Amerika Birleşik Devletleri ve Avrupa Birliği arasında imzalanan yeni ticaret anlaşması, Avrupa’nın ilaç endüstrisi için milyarlarca dolarlık beklenmedik bir maliyetin habercisi oldu. Yıllardır devam eden gümrük vergisi muafiyetini sonlandıran anlaşma, AB’den ABD’ye ihraç edilen markalı ilaçlara %15 oranında yeni bir vergi getiriyor.
Sektör İçin Milyarlarca Dolarlık Yeni Yük
Finans analistleri, bu yeni düzenlemenin sektör üzerinde 13 ila 19 milyar dolar arasında bir ek mali yük oluşturacağını tahmin ediyor. ABD’nin ilaç ithalatındaki en büyük tedarikçi konumunda olan Avrupa Birliği, bu gelişmeden doğrudan ve olumsuz bir şekilde etkileniyor.
Trump Dönemi Tehdidi Atlatıldı Ama Yeni Tarife de Ağır
Bu anlaşma, eski Başkan Donald Trump’ın gündeme getirdiği ve sektörü endişelendiren %200’lük fahiş tarife tehdidini ortadan kaldırmış olsa da, uzmanlar %15’lik oranın dahi şirketler için ciddi finansal zorluklar yaratacağı konusunda hemfikir.
ING analisti Diederik Stadig, firmaların bu ek maliyetleri son tüketici fiyatlarına yansıtmaması halinde yaklaşık 13 milyar dolarlık bir kayıpla yüzleşebileceğini belirtiyor.

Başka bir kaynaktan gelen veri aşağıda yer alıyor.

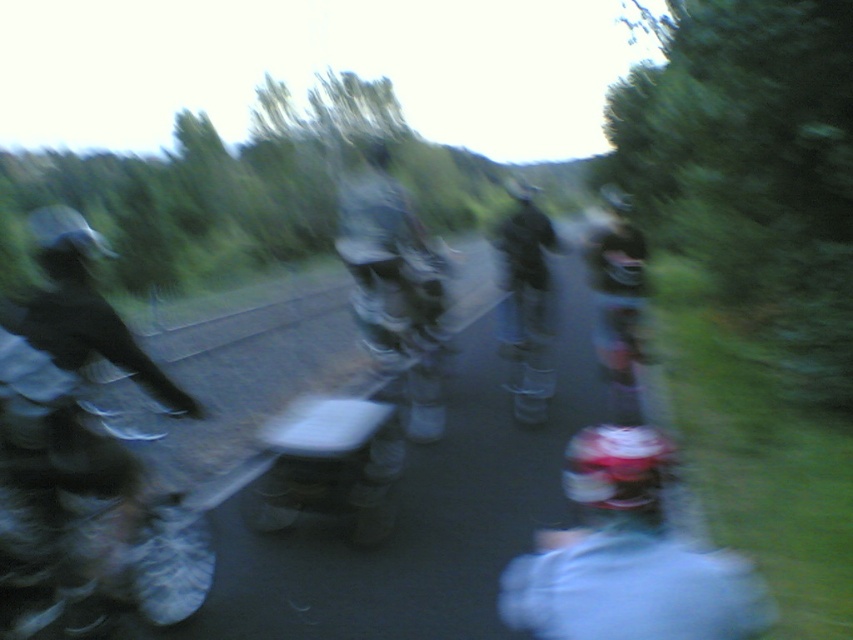
You are a photographer trying to capture a clear shot of the white matte helmet at center and the metallic silver motorcycle at left. Since the image is slightly blurred, you want to adjust your focus. Which object should you focus on first to ensure it appears sharp in the final photo?

The white matte helmet at center is behind the metallic silver motorcycle at left. To ensure both appear sharp, focus on the metallic silver motorcycle at left first since it is closer to you, then adjust focus towards the white matte helmet at center as it is further away.

You are a photographer trying to capture a clear shot of the metallic silver motorcycle at left and the white matte helmet at center. Since the scene is slightly blurred, you need to adjust your focus. Which object is narrower so you can focus on it first?

The metallic silver motorcycle at left is thinner than the white matte helmet at center, so you can focus on the metallic silver motorcycle at left first since it is narrower.

You are standing in the scene and want to move from the point at coordinates point (15, 371) to the point at coordinates point (663, 616). Which direction should you move relative to the camera perspective?

You should move downward and to the right relative to the camera perspective because point (663, 616) is located at a lower and rightward position compared to point (15, 371).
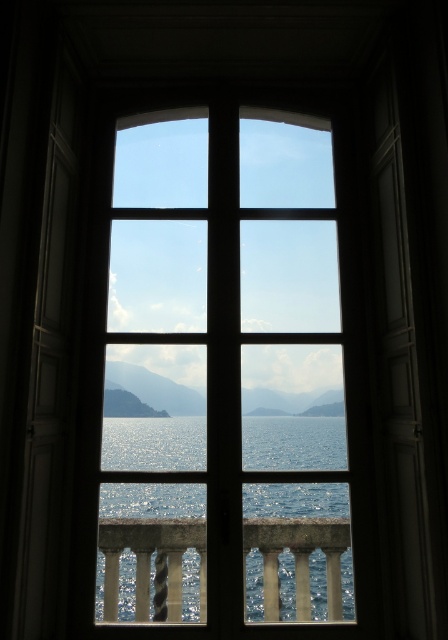
Question: Which point is closer to the camera?

Choices:
 (A) polished stone balustrade at lower center
 (B) clear glass window at center

Answer: (B)

Question: Can you confirm if clear glass window at center is positioned below polished stone balustrade at lower center?

Choices:
 (A) no
 (B) yes

Answer: (A)

Question: Is clear glass window at center to the left of polished stone balustrade at lower center from the viewer's perspective?

Choices:
 (A) no
 (B) yes

Answer: (A)

Question: Which point is farther to the camera?

Choices:
 (A) clear glass window at center
 (B) polished stone balustrade at lower center

Answer: (B)

Question: Considering the relative positions of clear glass window at center and polished stone balustrade at lower center in the image provided, where is clear glass window at center located with respect to polished stone balustrade at lower center?

Choices:
 (A) below
 (B) above

Answer: (B)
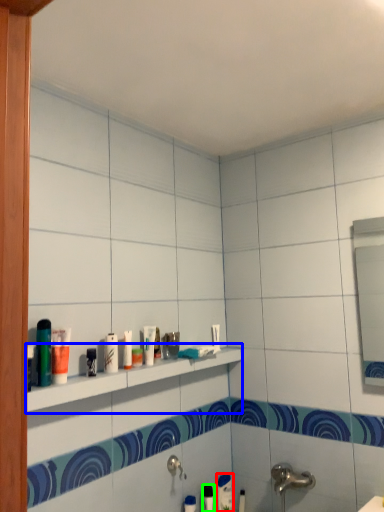
Question: Which object is the farthest from toothpaste (highlighted by a red box)? Choose among these: shelf (highlighted by a blue box) or toiletry (highlighted by a green box).

Choices:
 (A) shelf
 (B) toiletry

Answer: (A)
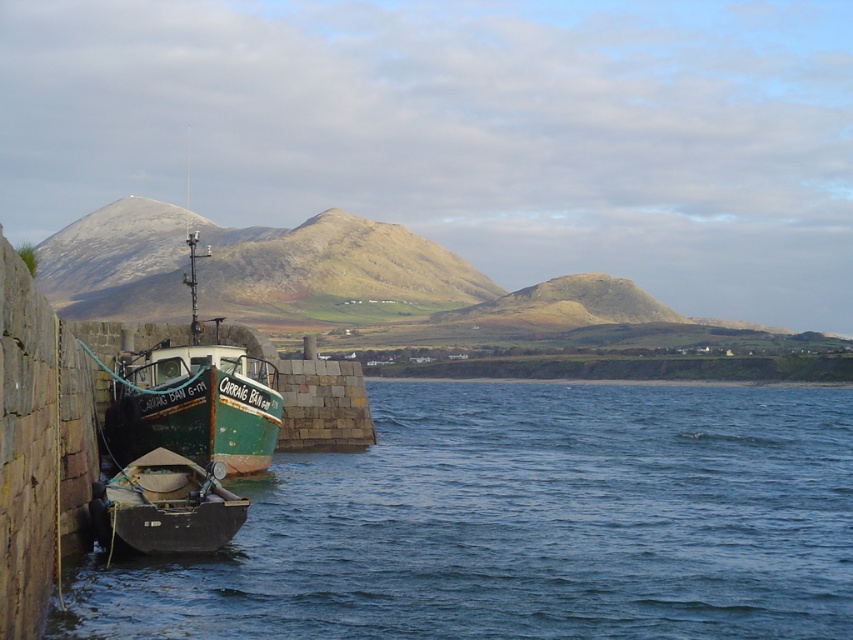
Question: Can you confirm if blue water at lower left is smaller than green matte boat at lower left?

Choices:
 (A) yes
 (B) no

Answer: (B)

Question: Does blue water at lower left appear over green matte boat at lower left?

Choices:
 (A) yes
 (B) no

Answer: (B)

Question: Which of the following is the closest to the observer?

Choices:
 (A) blue water at lower left
 (B) green matte boat at lower left

Answer: (A)

Question: Which point is closer to the camera?

Choices:
 (A) (340, 580)
 (B) (135, 545)

Answer: (A)

Question: Is blue water at lower left below green matte boat at lower left?

Choices:
 (A) no
 (B) yes

Answer: (B)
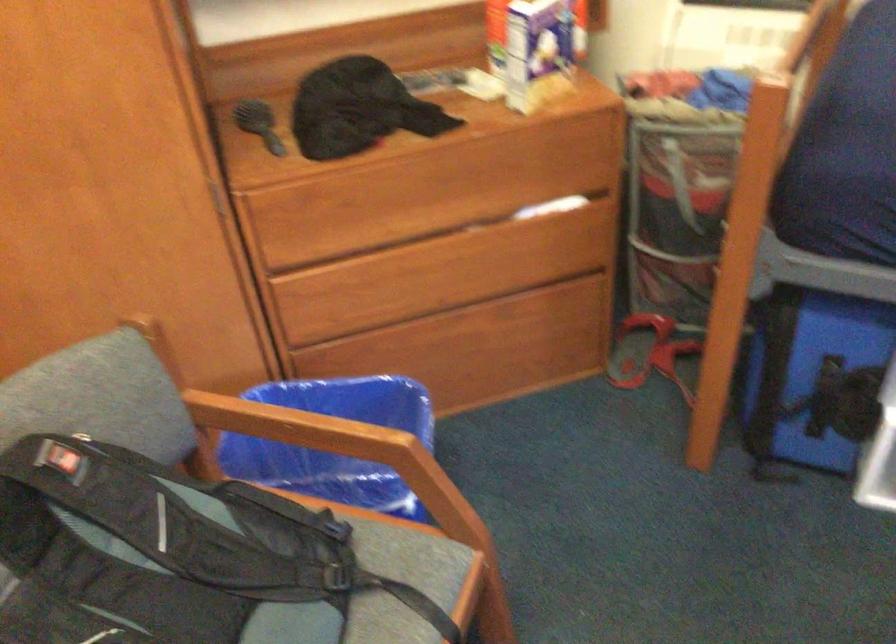
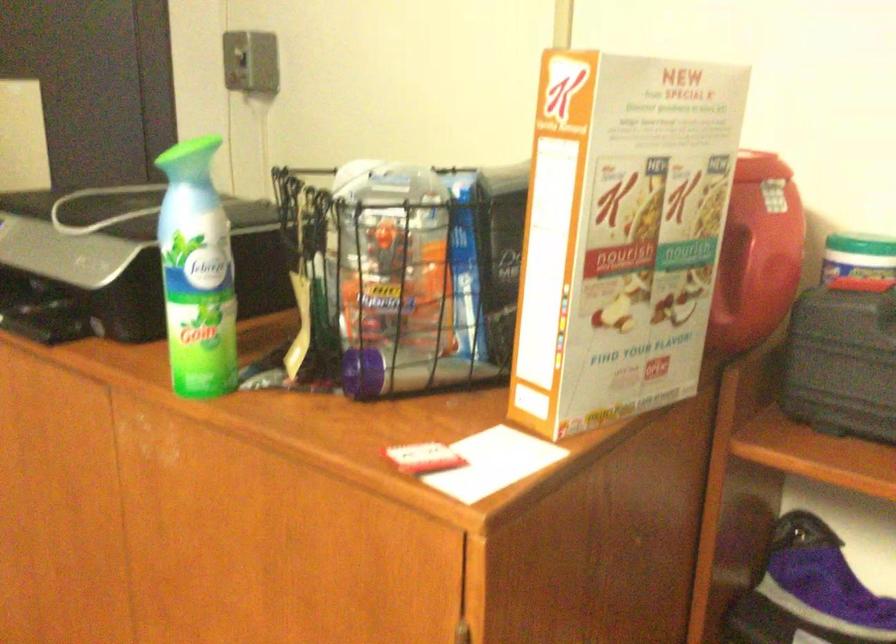
Question: The camera is either moving clockwise (left) or counter-clockwise (right) around the object. The first image is from the beginning of the video and the second image is from the end. Is the camera moving left or right when shooting the video?

Choices:
 (A) Left
 (B) Right

Answer: (B)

Bernstein Research’ten Courtney Breen ise bu rakamın 19 milyar dolara ulaşabileceği öngörüsünde bulunuyor.
Jenerik İlaçlar Muaf Tutuldu, Ancak Belirsizlik Sürüyor
Anlaşma metnine göre jenerik ilaçların büyük bir kısmı yeni tarifeden muaf tutulacak. Fakat hangi ürünlerin tam olarak bu muafiyet kapsamında yer alacağı henüz netlik kazanmadı. Bu belirsizlik, sektörün belirli segmentleri için önemli bir risk unsuru olarak varlığını koruyor.
Dev Şirketler Stratejik Adımlar Atıyor
Avrupa’nın önde gelen ilaç üreticileri, olası maliyet artışlarına karşı proaktif önlemler almaya başladı.
- Fransa merkezli Sanofi, ABD’deki üretim operasyonlarının sürdürülebilirliğini güvence altına almak amacıyla bir tesisini Thermo Fisher şirketine devretti.
- İsviçre merkezli Roche ise tedarik zincirinde yaşanabilecek aksaklıklara karşı ABD içindeki envanter seviyelerini artırma yoluna gitti.
Sektörde Tedirgin Bekleyiş Devam Ediyor
UBS analisti Matthew Weston, anlaşmanın tüm riskleri ortadan kaldırmadığını ve ABD’nin ulusal güvenlik gerekçesiyle sektöre yönelik ek tarifeler getirme ihtimalinin hala masada olduğunu vurguladı.
Diederik Stadig ise sürecin henüz tamamlanmadığını hatırlatarak, “Anlaşma resmi olarak imzalanana kadar hiçbir şey garanti değil,” uyarısında bulundu.
Wall Street analistleri de konu hakkında ikiye bölünmüş durumda. Bir grup tehditlerin azaldığını düşünürken, diğer bir grup ise daha sert adımların gelebileceğine inanıyor. İlaç endüstrisi, anlaşmanın nihai detaylarının netleşmesini beklerken, piyasalardaki belirsizlik ve dalgalanmanın bir süre daha devam etmesi öngörülüyor.